Rubin vehemently denied charges of his association with white supremacy on Twitter, but failed to refute the specifics of Lewis’ findings:
Despite Rubin’s assertion, Lewis’ study does not mention the word “evil.” What the study does make clear, however, are the ways in which web-savvy networks of association and influence have become crucial to the spread of extremist ideologies on the internet. The issue of racist, sexist, and anti-LGBTQ content is not limited to obscure internet fever swamps like 4chan and Gab -- but it is also happening in a public and highly lucrative way on the web’s most popular video platform.

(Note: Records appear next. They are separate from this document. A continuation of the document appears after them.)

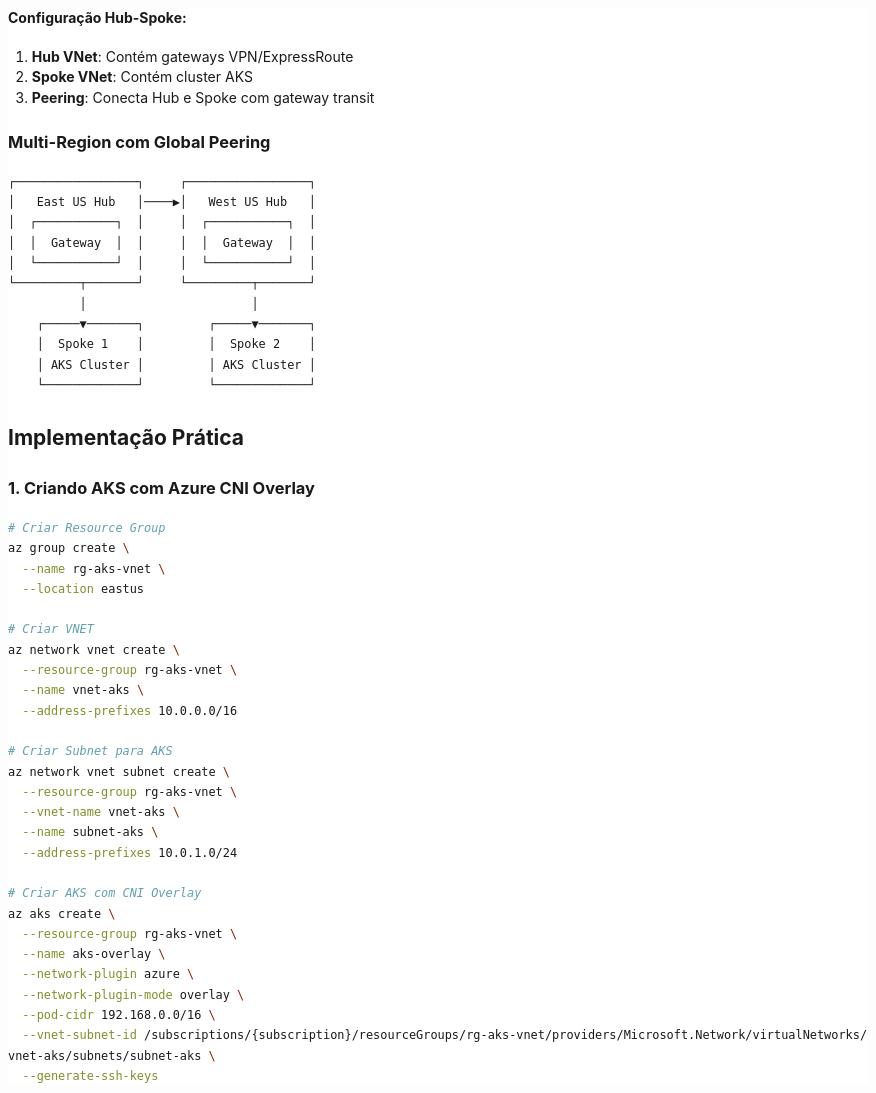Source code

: #### Configuração Hub-Spoke:

1. **Hub VNet**: Contém gateways VPN/ExpressRoute
2. **Spoke VNet**: Contém cluster AKS
3. **Peering**: Conecta Hub e Spoke com gateway transit

### Multi-Region com Global Peering

```
┌─────────────────┐     ┌─────────────────┐
│   East US Hub   │────▶│   West US Hub   │
│  ┌───────────┐  │     │  ┌───────────┐  │
│  │  Gateway  │  │     │  │  Gateway  │  │
│  └───────────┘  │     │  └───────────┘  │
└─────────┬───────┘     └─────────┬───────┘
          │                       │
    ┌─────▼───────┐         ┌─────▼───────┐
    │  Spoke 1    │         │  Spoke 2    │
    │ AKS Cluster │         │ AKS Cluster │
    └─────────────┘         └─────────────┘
```

## Implementação Prática

### 1. Criando AKS com Azure CNI Overlay

```bash
# Criar Resource Group
az group create \
  --name rg-aks-vnet \
  --location eastus

# Criar VNET
az network vnet create \
  --resource-group rg-aks-vnet \
  --name vnet-aks \
  --address-prefixes 10.0.0.0/16

# Criar Subnet para AKS
az network vnet subnet create \
  --resource-group rg-aks-vnet \
  --vnet-name vnet-aks \
  --name subnet-aks \
  --address-prefixes 10.0.1.0/24

# Criar AKS com CNI Overlay
az aks create \
  --resource-group rg-aks-vnet \
  --name aks-overlay \
  --network-plugin azure \
  --network-plugin-mode overlay \
  --pod-cidr 192.168.0.0/16 \
  --vnet-subnet-id /subscriptions/{subscription}/resourceGroups/rg-aks-vnet/providers/Microsoft.Network/virtualNetworks/vnet-aks/subnets/subnet-aks \
  --generate-ssh-keys
```
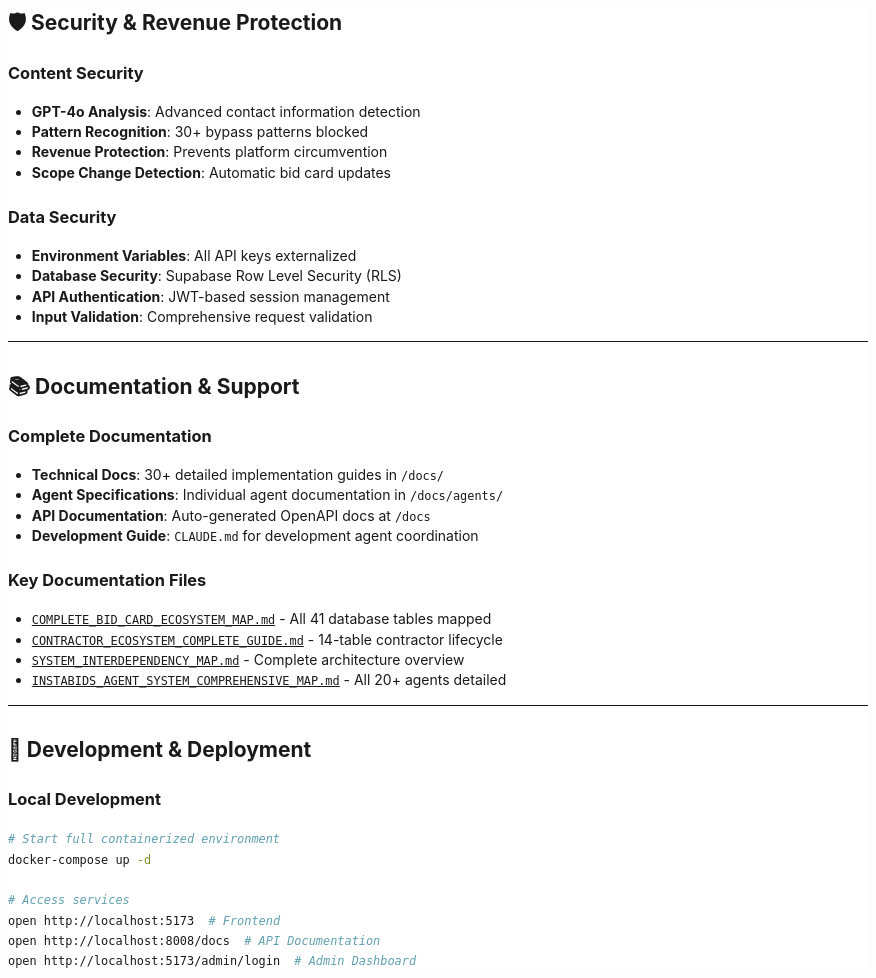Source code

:
## 🛡️ Security & Revenue Protection

### **Content Security**
- **GPT-4o Analysis**: Advanced contact information detection
- **Pattern Recognition**: 30+ bypass patterns blocked
- **Revenue Protection**: Prevents platform circumvention
- **Scope Change Detection**: Automatic bid card updates

### **Data Security**
- **Environment Variables**: All API keys externalized
- **Database Security**: Supabase Row Level Security (RLS)
- **API Authentication**: JWT-based session management
- **Input Validation**: Comprehensive request validation

---

## 📚 Documentation & Support

### **Complete Documentation**
- **Technical Docs**: 30+ detailed implementation guides in `/docs/`
- **Agent Specifications**: Individual agent documentation in `/docs/agents/`
- **API Documentation**: Auto-generated OpenAPI docs at `/docs`
- **Development Guide**: `CLAUDE.md` for development agent coordination

### **Key Documentation Files**
- [`COMPLETE_BID_CARD_ECOSYSTEM_MAP.md`](docs/COMPLETE_BID_CARD_ECOSYSTEM_MAP.md) - All 41 database tables mapped
- [`CONTRACTOR_ECOSYSTEM_COMPLETE_GUIDE.md`](docs/CONTRACTOR_ECOSYSTEM_COMPLETE_GUIDE.md) - 14-table contractor lifecycle
- [`SYSTEM_INTERDEPENDENCY_MAP.md`](docs/SYSTEM_INTERDEPENDENCY_MAP.md) - Complete architecture overview
- [`INSTABIDS_AGENT_SYSTEM_COMPREHENSIVE_MAP.md`](docs/INSTABIDS_AGENT_SYSTEM_COMPREHENSIVE_MAP.md) - All 20+ agents detailed

---

## 🚀 Development & Deployment

### **Local Development**
```bash
# Start full containerized environment
docker-compose up -d

# Access services
open http://localhost:5173  # Frontend
open http://localhost:8008/docs  # API Documentation
open http://localhost:5173/admin/login  # Admin Dashboard
```
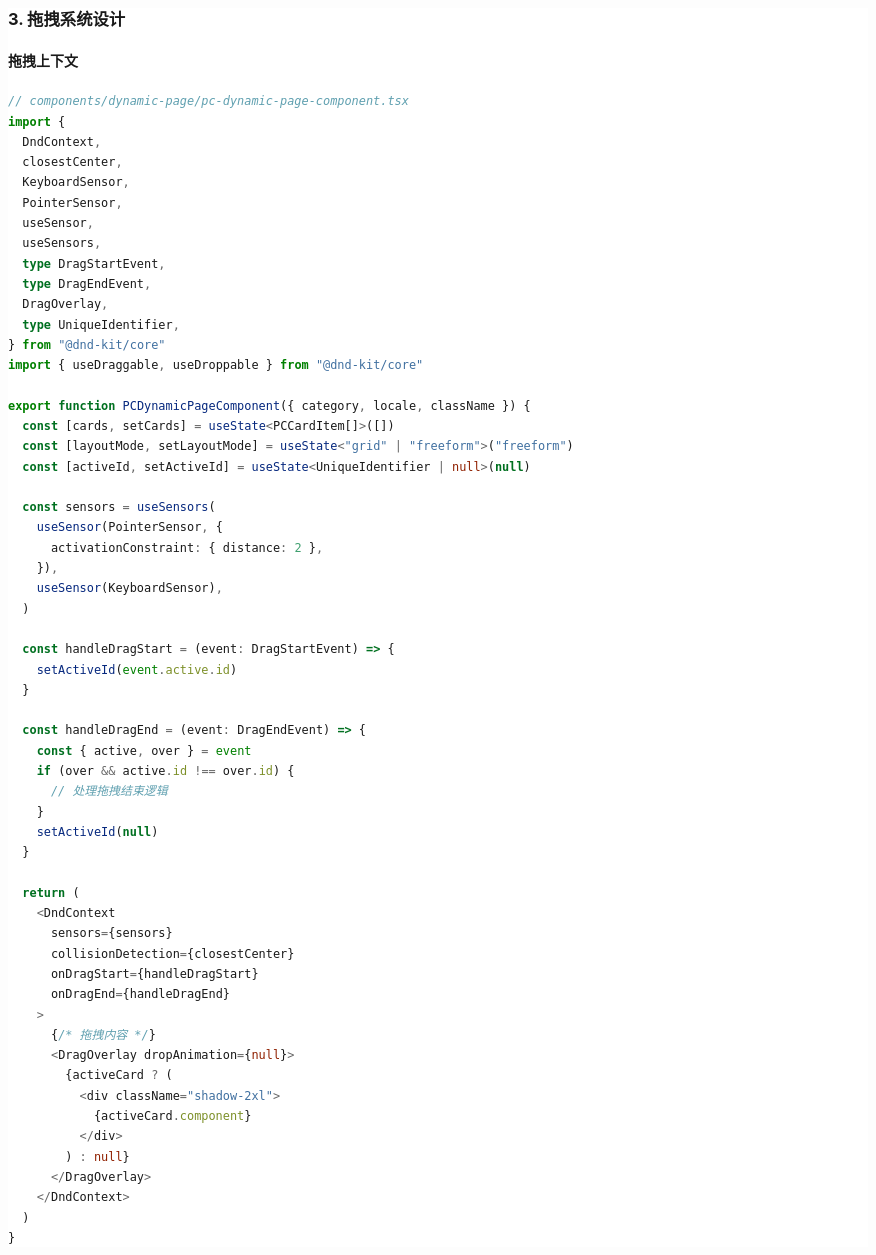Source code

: ### 3. 拖拽系统设计

#### 拖拽上下文
```typescript
// components/dynamic-page/pc-dynamic-page-component.tsx
import {
  DndContext,
  closestCenter,
  KeyboardSensor,
  PointerSensor,
  useSensor,
  useSensors,
  type DragStartEvent,
  type DragEndEvent,
  DragOverlay,
  type UniqueIdentifier,
} from "@dnd-kit/core"
import { useDraggable, useDroppable } from "@dnd-kit/core"

export function PCDynamicPageComponent({ category, locale, className }) {
  const [cards, setCards] = useState<PCCardItem[]>([])
  const [layoutMode, setLayoutMode] = useState<"grid" | "freeform">("freeform")
  const [activeId, setActiveId] = useState<UniqueIdentifier | null>(null)

  const sensors = useSensors(
    useSensor(PointerSensor, {
      activationConstraint: { distance: 2 },
    }),
    useSensor(KeyboardSensor),
  )

  const handleDragStart = (event: DragStartEvent) => {
    setActiveId(event.active.id)
  }

  const handleDragEnd = (event: DragEndEvent) => {
    const { active, over } = event
    if (over && active.id !== over.id) {
      // 处理拖拽结束逻辑
    }
    setActiveId(null)
  }

  return (
    <DndContext
      sensors={sensors}
      collisionDetection={closestCenter}
      onDragStart={handleDragStart}
      onDragEnd={handleDragEnd}
    >
      {/* 拖拽内容 */}
      <DragOverlay dropAnimation={null}>
        {activeCard ? (
          <div className="shadow-2xl">
            {activeCard.component}
          </div>
        ) : null}
      </DragOverlay>
    </DndContext>
  )
}
```
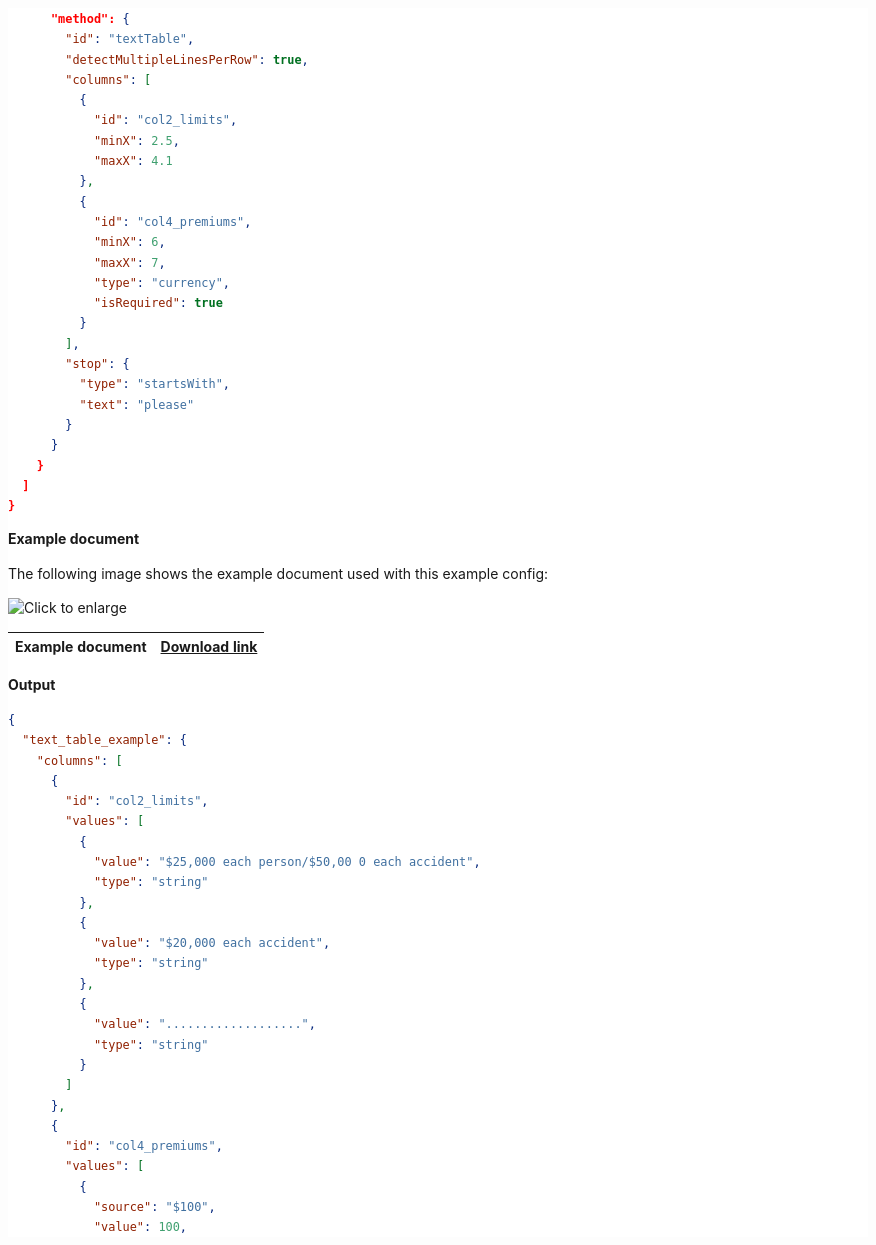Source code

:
 ```json
      "method": {
        "id": "textTable",
        "detectMultipleLinesPerRow": true,
        "columns": [
          {
            "id": "col2_limits",
            "minX": 2.5,
            "maxX": 4.1
          },
          {
            "id": "col4_premiums",
            "minX": 6,
            "maxX": 7,
            "type": "currency",
            "isRequired": true
          }
        ],
        "stop": {
          "type": "startsWith",
          "text": "please"
        }
      }      
    }
  ]
}
```

**Example document**

The following image shows the example document used with this example config:

![Click to enlarge](https://raw.githubusercontent.com/sensible-hq/sensible-docs/main/readme-sync/assets/v0/images/final/text_table.png)

| Example document | [Download link](https://raw.githubusercontent.com/sensible-hq/sensible-docs/main/readme-sync/assets/v0/pdfs/text_table_2.pdf) |
| ---------------- | ----------------------------------------------------------------------------------------------------------------------------- |

**Output**

```json
{
  "text_table_example": {
    "columns": [
      {
        "id": "col2_limits",
        "values": [
          {
            "value": "$25,000 each person/$50,00 0 each accident",
            "type": "string"
          },
          {
            "value": "$20,000 each accident",
            "type": "string"
          },
          {
            "value": "...................",
            "type": "string"
          }
        ]
      },
      {
        "id": "col4_premiums",
        "values": [
          {
            "source": "$100",
            "value": 100,
```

Conservative provocateur Ben Shapiro, named as an influencer in the network, also sought to discredit the study.
But Shapiro was only separated by one degree, not six, from Richard Spencer: He has been interviewed by a right-wing YouTuber, Roaming Millenial, who had invited Richard Spencer to share his views on her channel two months earlier.
“There is an undercurrent to this report that is worth making explicit: in many ways, YouTube is built to incentivize the behavior of these political influencers,” Lewis writes. “The platform, and its parent company, have allowed racist, misogynist, and harassing content to remain online – and in many cases, to generate advertising revenue – as long as it does not explicitly include slurs.”
Just last week, extremist hate channel Red Ice TV uploaded a screed titled “Forced Diversity Is Not Our Strength,” promoting segregated societies. Hosted by gregarious racist Lana Lotkeff, who has become a micro-celebrity in the world of white supremacists, the video asserts that “minorities and trans people” have had a negative impact on “white creativity.”
Red Ice TV has more than 200,000 subscribers. At press time, the “Forced Diversity” video had more than 28,000 views. Upon completion of Lotkeff’s anti-diversity rant, YouTube’s auto-play suggested more Red Ice TV content -- this time a video fearmongering about immigrants -- thus continuing the automated cycle of hate.